Title:Classification of Patients with Alzheimer’s Disease and Dementia with
Lewy Bodies using Resting EEG Selected Features at Sensor and Source
Levels: A Proof-of-Concept Study
Volume: 18
Issue: 12
Author(s): Rodrigo San-Martin, Francisco J. Fraga*, Claudio Del Percio, Roberta Lizio, Giuseppe Noce, Flavio Nobili , Dario Arnaldi , Fabrizia D'Antonio, Carlo De Lena, Bahar Güntekin , Lutfu Hanoğlu , John Paul Taylor, Ian McKeith, Fabrizio Stocchi, Raffaele Ferri, Marco Onofrj, Susanna Lopez , Laura Bonanni and Claudio Babiloni
Affiliation:
- Engineering, Modeling and Applied Social Sciences Center, Federal University of the ABC, Santo André, Brazil
- Department of Physiology and Pharmacology “V. Erspamer”, Sapienza University of Rome, Rome, Italy
Keywords:
Alzheimer’s disease, lewy body dementia, EEG source connectivity, LORETA, machine learning, feature selection.
Abstract:
Background: Early differentiation between Alzheimer’s disease (AD) and Dementia
with Lewy Bodies (DLB) is important for accurate prognosis, as DLB patients typically show
faster disease progression. Cortical neural networks, necessary for human cognitive function, may
be disrupted differently in DLB and AD patients, allowing diagnostic differentiation between AD
and DLB.
Objective: This proof-of-concept study assessed whether the application of machine learning techniques
to data derived from resting-state electroencephalographic (rsEEG) rhythms (discriminant
sensor power, 19 electrodes) and source connectivity (between five cortical regions of interest) allowed
differentiation between DLB and AD.
Methods: Clinical, demographic, and rsEEG datasets from DLB patients (N=30), AD patients
(N=30), and control seniors (NOld, N=30), matched for age, sex, and education, were taken from
our international database. Individual (delta, theta, alpha) and fixed (beta) rsEEG frequency bands
were included. The rsEEG features for the classification task were computed at both sensor and
source levels. The source level was based on eLORETA freeware toolboxes for estimating cortical
source activity and linear lagged connectivity. Fluctuations of rsEEG recordings (band-pass waveform
envelopes of each EEG rhythm) were also computed at both sensor and source levels. After
blind feature reduction, rsEEG features served as input to support vector machine (SVM) classifiers.

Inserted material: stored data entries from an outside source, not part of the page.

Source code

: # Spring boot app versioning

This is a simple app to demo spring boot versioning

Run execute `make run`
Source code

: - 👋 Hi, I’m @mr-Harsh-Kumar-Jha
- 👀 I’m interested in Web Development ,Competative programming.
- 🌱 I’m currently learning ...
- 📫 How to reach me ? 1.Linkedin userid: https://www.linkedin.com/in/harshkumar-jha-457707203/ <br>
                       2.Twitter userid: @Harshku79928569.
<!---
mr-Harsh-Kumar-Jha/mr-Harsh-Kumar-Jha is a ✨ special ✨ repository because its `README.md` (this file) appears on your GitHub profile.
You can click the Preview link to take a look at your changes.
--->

Discrimination of individuals from the three groups was measured with standard performance
metrics (accuracy, sensitivity, and specificity).
Results: The trained SVM two-class classifiers showed classification accuracies of 97.6% for
NOld vs. AD, 99.7% for NOld vs. DLB, and 97.8% for AD vs. DLB. Three-class classifiers (AD
vs. DLB vs. NOld) showed classification accuracy of 94.79%.
Conclusion: These promising preliminary results should encourage future prospective and longitudinal
cross-validation studies using higher resolution EEG techniques and harmonized clinical procedures
to enable the clinical application of these machine learning techniques.